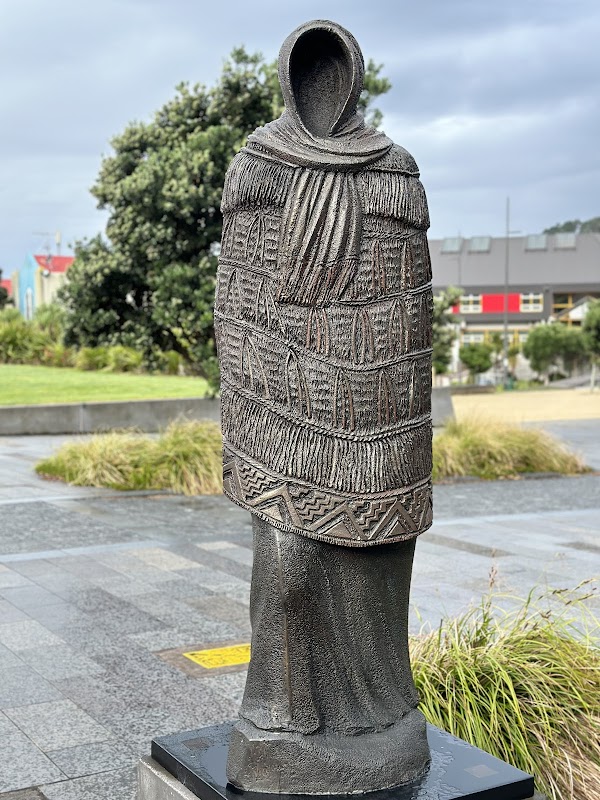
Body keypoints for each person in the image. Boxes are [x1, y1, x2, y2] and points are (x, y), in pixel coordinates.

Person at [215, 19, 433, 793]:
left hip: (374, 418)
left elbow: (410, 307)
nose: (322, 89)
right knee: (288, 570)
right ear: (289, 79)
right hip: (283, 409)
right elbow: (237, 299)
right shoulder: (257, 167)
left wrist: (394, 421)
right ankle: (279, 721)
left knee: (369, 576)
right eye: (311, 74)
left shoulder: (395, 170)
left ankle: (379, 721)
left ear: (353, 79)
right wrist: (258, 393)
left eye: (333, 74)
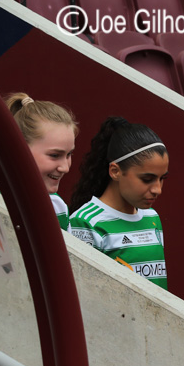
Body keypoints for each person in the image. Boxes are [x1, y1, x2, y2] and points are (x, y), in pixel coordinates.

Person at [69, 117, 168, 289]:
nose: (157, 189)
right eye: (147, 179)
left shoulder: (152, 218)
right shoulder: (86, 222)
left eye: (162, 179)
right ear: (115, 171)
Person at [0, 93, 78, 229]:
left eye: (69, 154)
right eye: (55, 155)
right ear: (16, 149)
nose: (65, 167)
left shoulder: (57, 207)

-.-.-

# TASK ITEM
Omit pictures; set down the rest of the material word for word.

# PROBLEM SOLUTION
Body keypoints for each person in the image. Boxes are [x1, y1, x2, y2] and points are (x, y), in pixel coordinates.

Person at [215, 19, 433, 793]:
left hip: (374, 418)
left elbow: (410, 307)
nose: (322, 89)
right knee: (288, 570)
right ear: (289, 79)
right hip: (283, 409)
right elbow: (237, 299)
right shoulder: (257, 167)
left wrist: (394, 421)
right ankle: (279, 721)
left knee: (369, 576)
right eye: (311, 74)
left shoulder: (395, 170)
left ankle: (379, 721)
left ear: (353, 79)
right wrist: (258, 393)
left eye: (333, 74)
Body keypoints for each person in the image. Boxes are [x1, y1, x2, y2] and points are (x, y), in pixel coordinates.

Person at [69, 117, 168, 289]:
nose: (157, 189)
right eye: (147, 179)
left shoulder: (152, 218)
right shoulder: (86, 222)
left eye: (162, 179)
right ear: (115, 171)
Person at [0, 93, 78, 229]:
left eye: (69, 154)
right eye: (55, 155)
right ear: (16, 149)
nose: (65, 167)
left shoulder: (57, 207)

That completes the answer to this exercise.